EXTRACT

Urinary tract pathogens are increasingly resistant to conventional antibiotics, prompting interest in plant-derived bioactive agents. This study evaluated the phytochemical profile and antibacterial potential of Cinnamomum tamala bark extracts against selected clinical isolates. Dried bark samples were subjected to aqueous and ethanolic extraction, followed by phytochemical screening using GC–MS analysis. Antimicrobial activity was carried out using ditch plate and agar well diffusion methods, while minimum inhibitory concentration (MIC) and minimum bactericidal concentration (MBC) values were determined via agar dilution techniques.
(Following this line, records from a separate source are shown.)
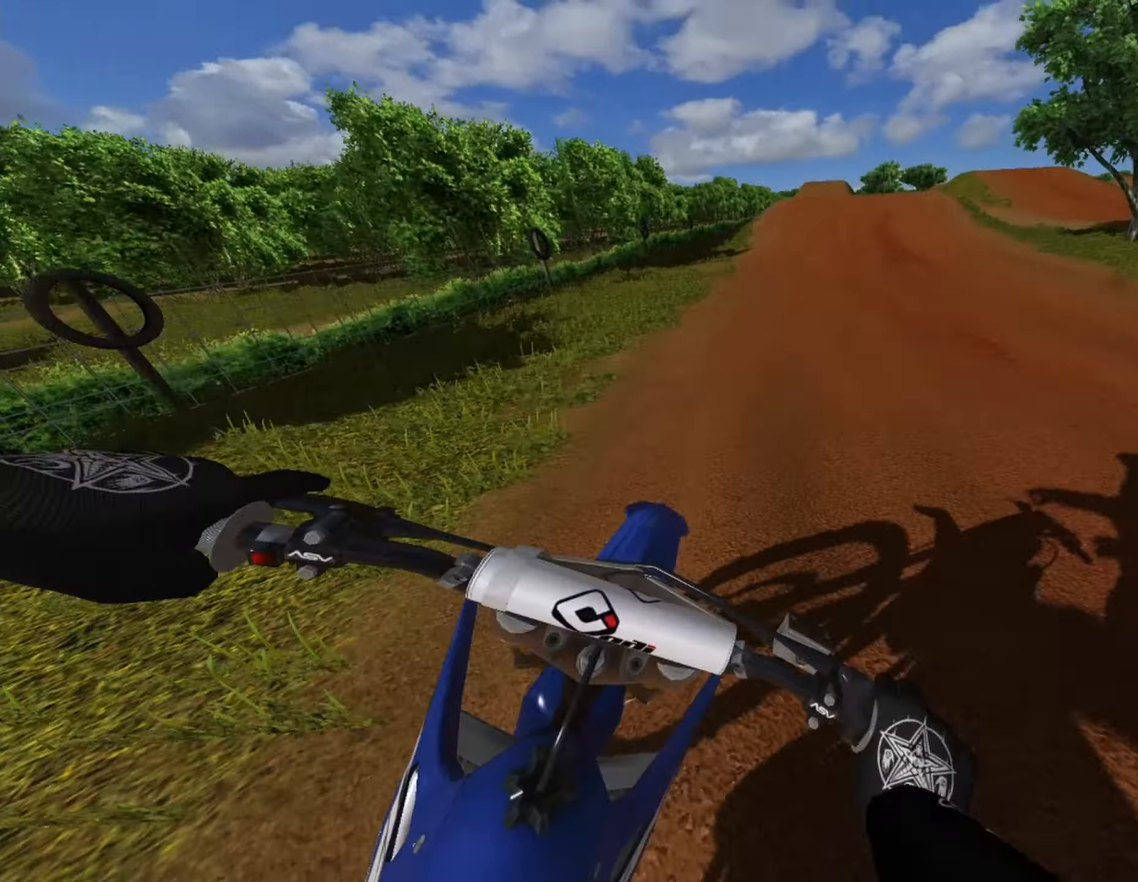
{"buttons": ["R1", "R2"], "left_stick": "center", "right_stick": "center", "events": [[125, "left_stick", "left"], [167, "right_stick", "center"], [209, "left_stick", "center"]]}
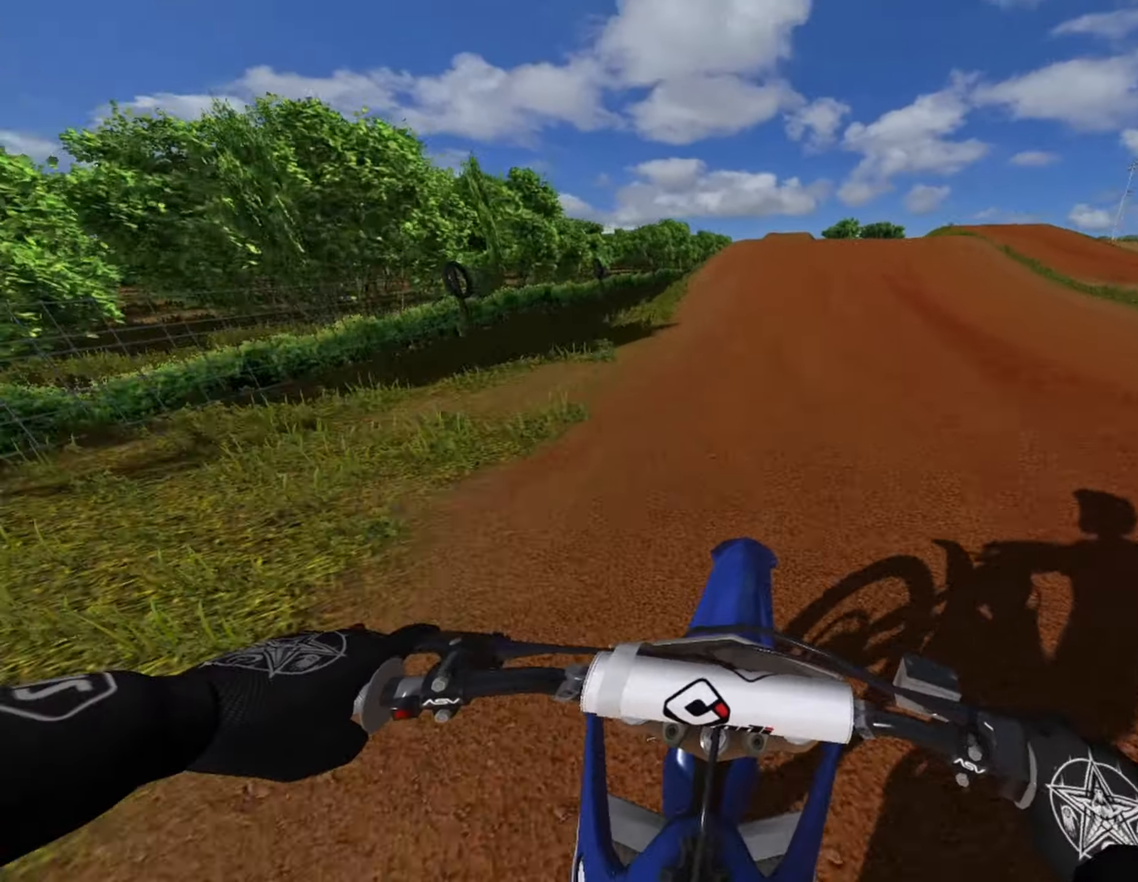
{"buttons": ["R1", "R2"], "left_stick": "right", "right_stick": "center", "events": [[167, "left_stick", "left"], [209, "R1", "up"], [292, "left_stick", "center"], [459, "R1", "down"], [500, "left_stick", "right"]]}
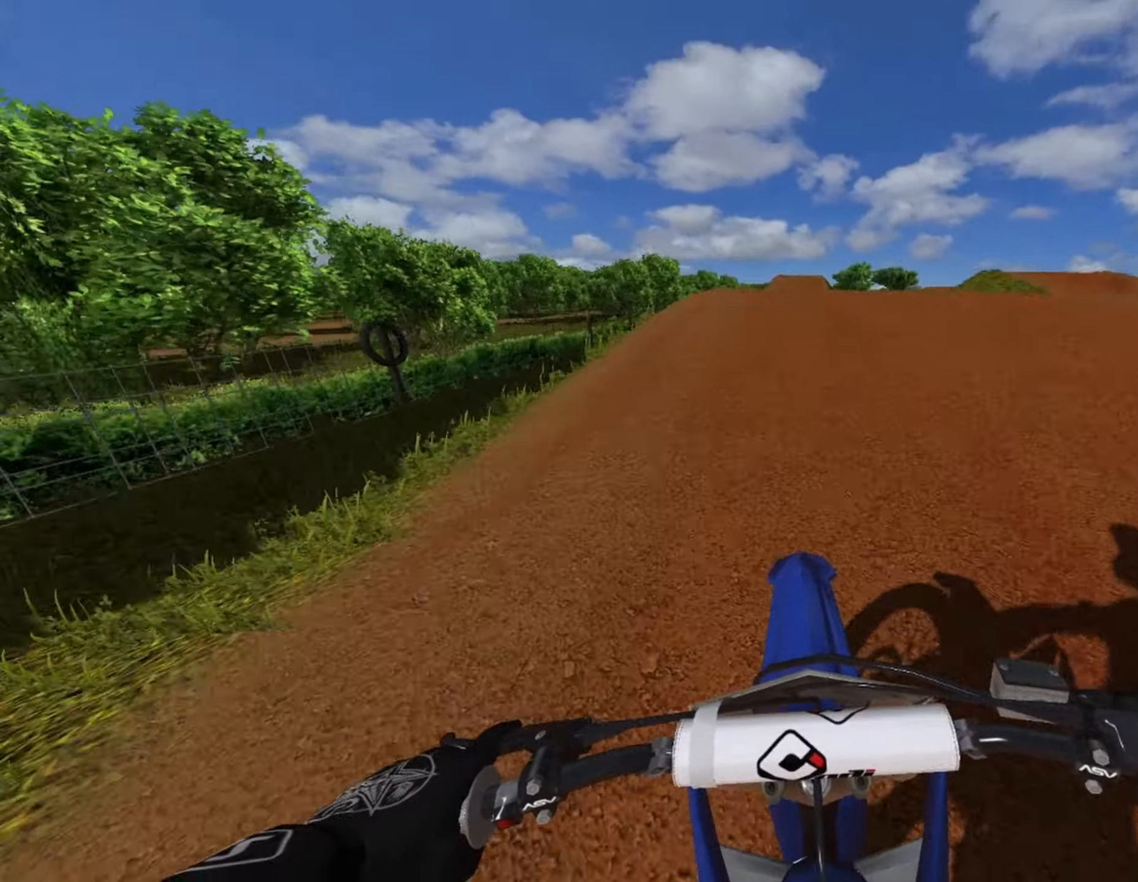
{"buttons": ["R2"], "left_stick": "center", "right_stick": "center", "events": [[334, "CROSS", "down"], [417, "left_stick", "center"], [500, "CROSS", "up"], [500, "R1", "up"]]}
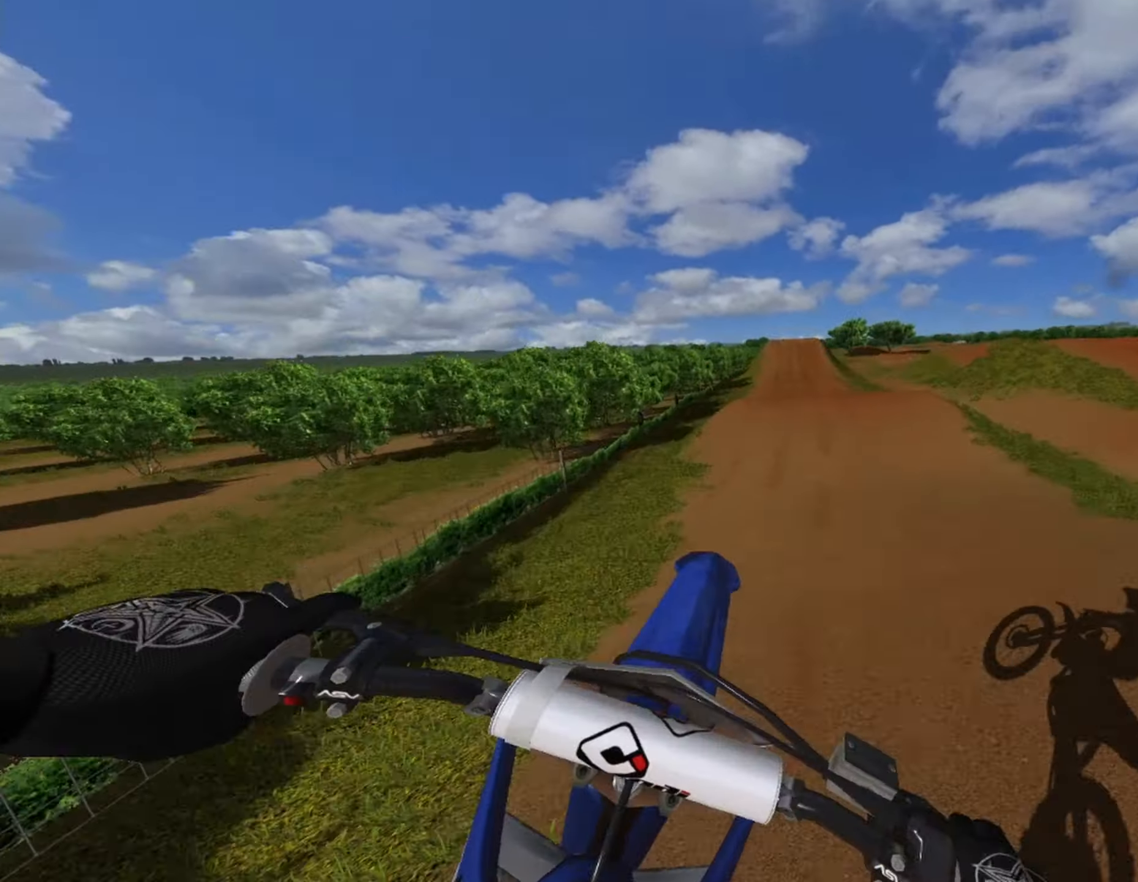
{"buttons": ["R2"], "left_stick": "left", "right_stick": "center", "events": [[125, "left_stick", "left"]]}
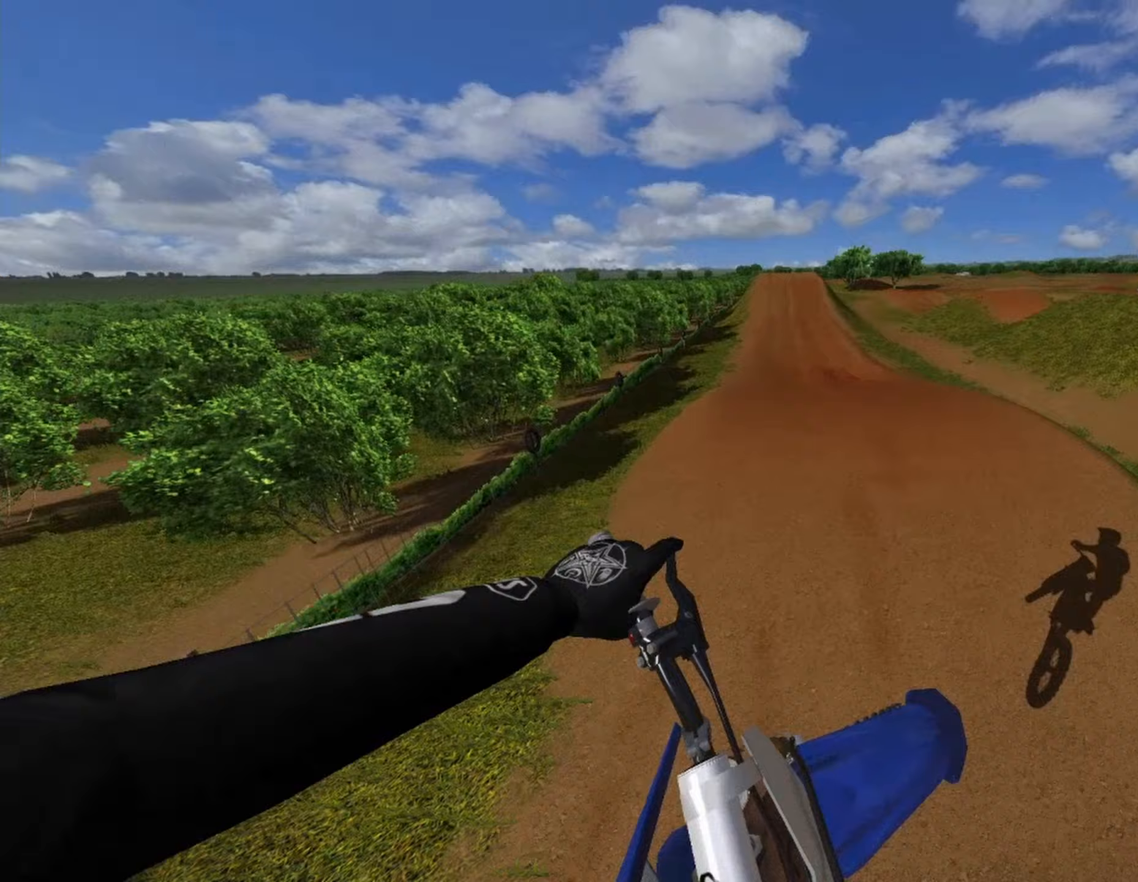
{"buttons": ["R2"], "left_stick": "right", "right_stick": "down", "events": [[167, "left_stick", "center"], [292, "left_stick", "right"], [458, "right_stick", "down"]]}
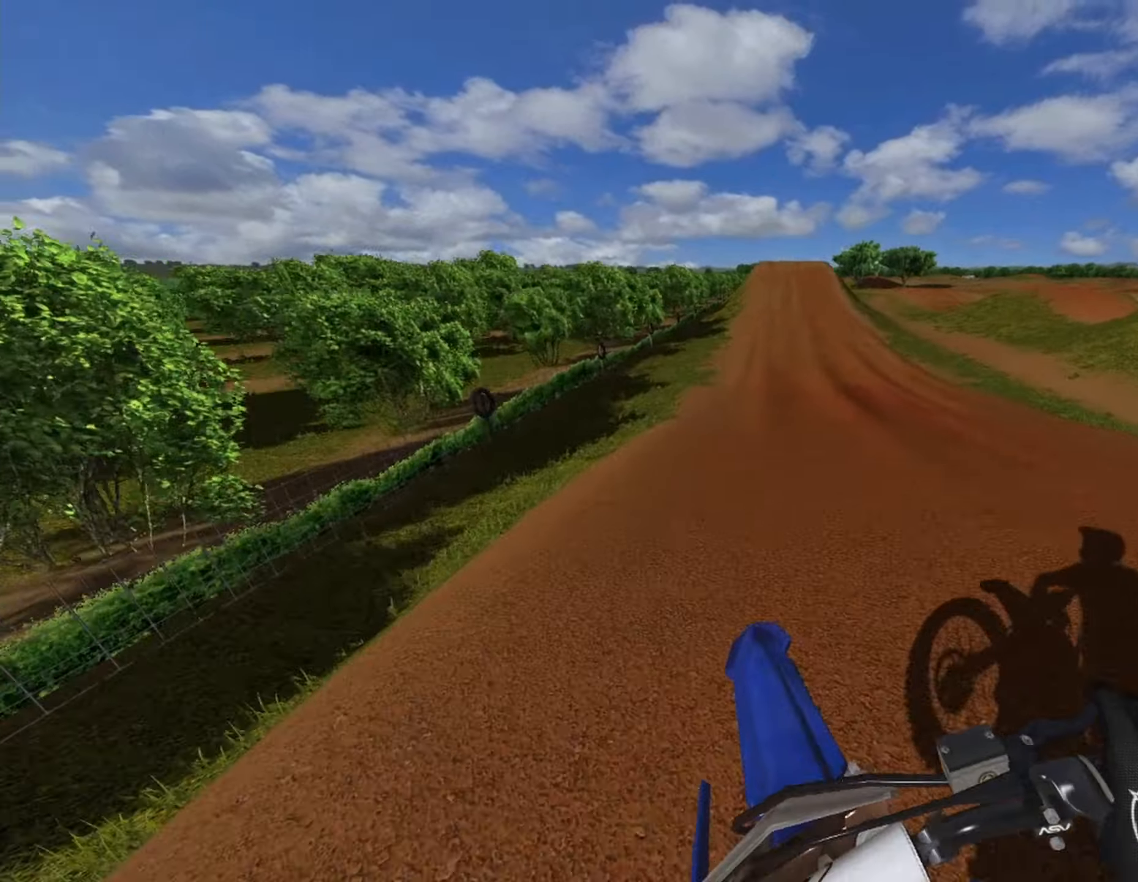
{"buttons": ["R1", "R2"], "left_stick": "left", "right_stick": "down", "events": [[125, "R1", "down"], [125, "left_stick", "center"], [458, "left_stick", "left"]]}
The ethanolic extract demonstrated concentration-dependent inhibition, with zones of inhibition ranging from 8.25 ± 4.8 mm at 50 µg/mL to 21.75 ± 2.93 mm at 800 µg/mL, showing significant differences across concentrations (p = 0.034). The aqueous extract exhibited no effect at low concentrations but was active at higher concentration, producing inhibition zones up to 6.50 ± 3.77 mm, significantly different across groups (p < 0.001). MIC results indicated stronger activity for the ethanolic extract, particularly against E. coli (12.5 µg/mL), compared to the aqueous extract, which required higher concentrations (100–200 µg/mL) across organisms. Similarly, ethanolic MBC values ranged between 25–100 µg/mL, significantly lower than the consistent 200 µg/mL required for the aqueous extract. Phytochemical screening revealed alkaloids, flavonoids, tannins, terpenoids, and phenols in both extracts, while saponins and glycosides were exclusive to the aqueous extract, and steroids and resins were unique to the ethanolic extract. GC–MS analysis identified major constituents including Squalene (21.13%), 9- Octadecenoic acid (17.62%), and 13-Octadecenal (16.89%) in the ethanolic extract, while the aqueous extract was dominated by 9-Borabicyclo[3.3.1]nonane (28.24%) and Cyclopropane derivatives (17.04%). These findings highlight the potent antibacterial efficacy of C. tamala ethanolic extract, particularly against E. coli, with activity linked to its terpenoid and fatty acid constituents. The results suggest that C. tamala may serve as a promising source of natural antimicrobials.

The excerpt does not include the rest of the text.